Comme on l'a déjà mentionné, la recherche n'indique pas, jusqu'à présent, que l'étiquette «personnalité à tendances fabulatrices» correspond à une «entité clinique» comme telle. Des grilles d'analyse autres que celle de Wilson et Barber peuvent toutefois s'avérer utiles. Présenter une ou deux caractéristiques de la grille de Wilson et Barber pourrait n'avoir que peu d'effet sur la vie de la personne concernée, mais on pourrait faire exception pour les caractéristiques (8),(10) et (12). On n'aurait pas tendance à croire d'emblée la personne affirmant qu'elle possède une vision à rayons X, qu'elle reçoit des messages d'esprits ou d'extraterrestres, ou que la Vierge Marie lui apparaît tous les dimanches. Une telle personne pourrait souffrir de troubles mentaux, ou tout simplement mentir, et mériterait dès lors une désignation plus précise qu'une simple tendance à la fabulation. Présenter six de ces caractéristiques ou plus, par contre, devrait indiquer qu'on ne doit pas du tout se fier à cette personne si ce qu'on recherche doit ressembler un tant soit peu à la vérité. Par contre, dire que quelqu'un possède une personnalité à tendances fabulatrices selon la grille d'analyse de Wilson et Barber n'élucide pas plus les choses que d'expliquer l'action des somnifères en parlant de leur «capacité d'endormissement».

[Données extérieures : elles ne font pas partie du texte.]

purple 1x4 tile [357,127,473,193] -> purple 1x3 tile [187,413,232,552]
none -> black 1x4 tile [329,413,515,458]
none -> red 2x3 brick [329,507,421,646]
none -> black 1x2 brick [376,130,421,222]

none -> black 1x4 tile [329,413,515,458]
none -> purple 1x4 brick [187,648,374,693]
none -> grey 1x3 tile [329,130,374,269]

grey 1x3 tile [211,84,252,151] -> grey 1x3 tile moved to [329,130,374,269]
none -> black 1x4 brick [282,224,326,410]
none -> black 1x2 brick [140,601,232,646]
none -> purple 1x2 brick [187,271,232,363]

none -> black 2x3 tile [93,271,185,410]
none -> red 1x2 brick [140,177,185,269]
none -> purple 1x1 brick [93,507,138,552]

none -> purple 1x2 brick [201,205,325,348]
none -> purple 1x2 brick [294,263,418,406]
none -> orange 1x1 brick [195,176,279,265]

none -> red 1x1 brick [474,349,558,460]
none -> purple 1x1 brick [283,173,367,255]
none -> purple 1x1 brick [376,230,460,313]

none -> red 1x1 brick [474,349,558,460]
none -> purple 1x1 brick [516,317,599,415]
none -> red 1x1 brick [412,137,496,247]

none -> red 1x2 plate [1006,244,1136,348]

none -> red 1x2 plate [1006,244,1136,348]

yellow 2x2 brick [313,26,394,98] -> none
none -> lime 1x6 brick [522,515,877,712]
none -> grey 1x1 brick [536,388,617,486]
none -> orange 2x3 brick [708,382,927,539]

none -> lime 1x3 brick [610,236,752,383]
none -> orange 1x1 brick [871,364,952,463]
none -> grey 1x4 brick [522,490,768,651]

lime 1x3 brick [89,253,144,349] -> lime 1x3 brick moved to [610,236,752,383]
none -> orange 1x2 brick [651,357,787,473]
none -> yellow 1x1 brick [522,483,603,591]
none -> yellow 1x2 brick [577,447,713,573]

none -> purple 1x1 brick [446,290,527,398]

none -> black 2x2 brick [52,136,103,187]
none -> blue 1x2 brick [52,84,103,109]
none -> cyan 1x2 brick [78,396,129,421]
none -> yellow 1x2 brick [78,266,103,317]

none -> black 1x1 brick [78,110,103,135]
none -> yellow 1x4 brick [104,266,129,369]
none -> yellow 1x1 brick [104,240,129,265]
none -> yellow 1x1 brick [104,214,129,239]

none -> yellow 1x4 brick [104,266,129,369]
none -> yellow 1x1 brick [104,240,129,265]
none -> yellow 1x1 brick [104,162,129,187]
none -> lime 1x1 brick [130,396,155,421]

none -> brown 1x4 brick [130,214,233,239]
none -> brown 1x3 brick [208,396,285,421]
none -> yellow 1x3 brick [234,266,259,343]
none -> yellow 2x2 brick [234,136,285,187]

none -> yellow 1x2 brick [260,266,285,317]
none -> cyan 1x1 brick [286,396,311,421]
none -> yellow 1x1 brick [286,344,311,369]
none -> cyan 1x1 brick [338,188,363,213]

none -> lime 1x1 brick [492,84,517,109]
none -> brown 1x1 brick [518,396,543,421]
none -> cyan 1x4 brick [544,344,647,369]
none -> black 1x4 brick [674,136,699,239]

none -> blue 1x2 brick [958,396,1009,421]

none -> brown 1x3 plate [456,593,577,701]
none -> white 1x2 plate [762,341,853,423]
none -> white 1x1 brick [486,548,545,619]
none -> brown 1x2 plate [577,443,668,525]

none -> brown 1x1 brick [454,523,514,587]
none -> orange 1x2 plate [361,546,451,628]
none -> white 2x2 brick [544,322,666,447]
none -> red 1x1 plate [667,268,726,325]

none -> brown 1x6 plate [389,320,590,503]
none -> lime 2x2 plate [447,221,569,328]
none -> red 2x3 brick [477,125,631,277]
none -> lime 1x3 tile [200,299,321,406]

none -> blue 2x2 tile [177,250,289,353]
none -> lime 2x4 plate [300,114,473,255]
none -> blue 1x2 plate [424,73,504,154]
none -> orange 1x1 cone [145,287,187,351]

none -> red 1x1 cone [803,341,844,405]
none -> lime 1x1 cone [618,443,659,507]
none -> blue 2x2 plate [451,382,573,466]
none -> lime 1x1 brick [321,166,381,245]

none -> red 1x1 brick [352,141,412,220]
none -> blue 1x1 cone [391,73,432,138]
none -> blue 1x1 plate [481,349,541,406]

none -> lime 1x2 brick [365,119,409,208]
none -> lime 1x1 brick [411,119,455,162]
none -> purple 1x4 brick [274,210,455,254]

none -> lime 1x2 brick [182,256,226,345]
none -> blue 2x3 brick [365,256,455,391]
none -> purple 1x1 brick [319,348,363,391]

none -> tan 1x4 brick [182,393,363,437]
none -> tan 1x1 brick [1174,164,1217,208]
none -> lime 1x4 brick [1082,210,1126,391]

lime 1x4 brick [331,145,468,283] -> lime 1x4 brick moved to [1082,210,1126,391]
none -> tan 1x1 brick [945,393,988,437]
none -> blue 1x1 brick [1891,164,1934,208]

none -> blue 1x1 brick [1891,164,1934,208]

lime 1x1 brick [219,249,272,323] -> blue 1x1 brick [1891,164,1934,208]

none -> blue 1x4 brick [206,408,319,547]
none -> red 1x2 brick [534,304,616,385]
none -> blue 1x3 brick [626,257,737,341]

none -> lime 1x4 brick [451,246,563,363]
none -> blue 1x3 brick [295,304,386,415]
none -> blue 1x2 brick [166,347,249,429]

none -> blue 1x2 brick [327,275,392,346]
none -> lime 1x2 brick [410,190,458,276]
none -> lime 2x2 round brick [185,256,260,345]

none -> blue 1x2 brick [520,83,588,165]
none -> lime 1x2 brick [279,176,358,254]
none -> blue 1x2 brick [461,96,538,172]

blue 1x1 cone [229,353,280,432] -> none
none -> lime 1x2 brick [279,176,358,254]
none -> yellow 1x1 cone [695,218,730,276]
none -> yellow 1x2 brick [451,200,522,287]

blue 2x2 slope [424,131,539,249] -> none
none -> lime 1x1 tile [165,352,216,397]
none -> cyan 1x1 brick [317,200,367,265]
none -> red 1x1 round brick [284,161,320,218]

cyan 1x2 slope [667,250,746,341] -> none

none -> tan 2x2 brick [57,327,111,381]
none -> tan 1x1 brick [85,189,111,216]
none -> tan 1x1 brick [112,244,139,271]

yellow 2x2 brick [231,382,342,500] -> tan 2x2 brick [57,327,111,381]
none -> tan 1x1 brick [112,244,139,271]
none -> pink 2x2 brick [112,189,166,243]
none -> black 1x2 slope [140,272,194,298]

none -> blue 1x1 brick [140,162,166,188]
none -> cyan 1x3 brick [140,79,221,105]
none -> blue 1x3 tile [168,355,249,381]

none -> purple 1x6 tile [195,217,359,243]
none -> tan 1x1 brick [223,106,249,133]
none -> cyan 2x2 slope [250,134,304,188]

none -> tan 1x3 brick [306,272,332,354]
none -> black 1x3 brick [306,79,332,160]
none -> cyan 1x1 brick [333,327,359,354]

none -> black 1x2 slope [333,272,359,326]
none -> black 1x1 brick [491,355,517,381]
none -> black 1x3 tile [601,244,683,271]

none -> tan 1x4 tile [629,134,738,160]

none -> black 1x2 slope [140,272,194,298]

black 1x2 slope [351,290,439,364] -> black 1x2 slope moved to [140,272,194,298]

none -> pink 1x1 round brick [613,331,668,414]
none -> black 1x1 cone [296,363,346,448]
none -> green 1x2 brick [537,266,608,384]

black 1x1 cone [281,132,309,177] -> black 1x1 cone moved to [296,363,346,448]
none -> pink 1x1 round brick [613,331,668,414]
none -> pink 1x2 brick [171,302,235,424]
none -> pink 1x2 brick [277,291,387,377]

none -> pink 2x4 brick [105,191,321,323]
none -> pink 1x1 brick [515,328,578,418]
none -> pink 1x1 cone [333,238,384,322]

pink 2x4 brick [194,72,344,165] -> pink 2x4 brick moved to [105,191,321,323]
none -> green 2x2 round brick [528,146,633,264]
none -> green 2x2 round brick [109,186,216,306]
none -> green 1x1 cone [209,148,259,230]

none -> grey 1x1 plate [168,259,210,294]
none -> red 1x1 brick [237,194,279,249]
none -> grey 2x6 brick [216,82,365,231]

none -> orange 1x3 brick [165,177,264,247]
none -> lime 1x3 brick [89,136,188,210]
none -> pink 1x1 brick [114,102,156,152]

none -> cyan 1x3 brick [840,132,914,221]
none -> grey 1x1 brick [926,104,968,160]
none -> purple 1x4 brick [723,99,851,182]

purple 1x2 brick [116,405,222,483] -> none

Voilà un domaine où un travail de recherche additionnel est nécessaire avant qu'on puisse tirer des conclusions définitives. L'une des difficultés qu'éprouveront sans doute les chercheurs éventuels sera de recruter des personnes fondamentalement solitaires pour leurs études. Si la population leur servant d'échantillon ne comprend que des étudiants et des numéros de cirque comme Sylvia Browne, que vaudra leur travail ? Pire encore, s'ils ne se penchent pas sur l'imaginaire religieux, ils laisseront de côté un des très riches patrimoines de l'humanité. Par contre, en incluant l'imagerie religieuse dans les études, ils risquent de décréter que la majeure partie de notre espèce présente des tendances à la fabulation.
* Une étude menée sur 62 sujets concluait: «Les sujets à faibles tendances fabulatrices n'étaient pas moins créatifs et pas moins réceptifs à l'hypnose que leurs homologues à tendances fabulatrices moyennes.» Une autre étude concluait: «On n'a pas déterminé que la tendance à la fabulation et l'absorption [l'ouverture à l'absorption et aux expériences transformatrices] sont deux concepts différentiables». Une étude a découvert une association entre la tendance à la fabulation et la vulnérabilité à la schizophrénie et les expériences d'enlèvements par des extraterrestres, ce qui contredit les conclusions de Robert Baker et Joe Nickell.
Dernière mise à jour le 8 octobre 2019.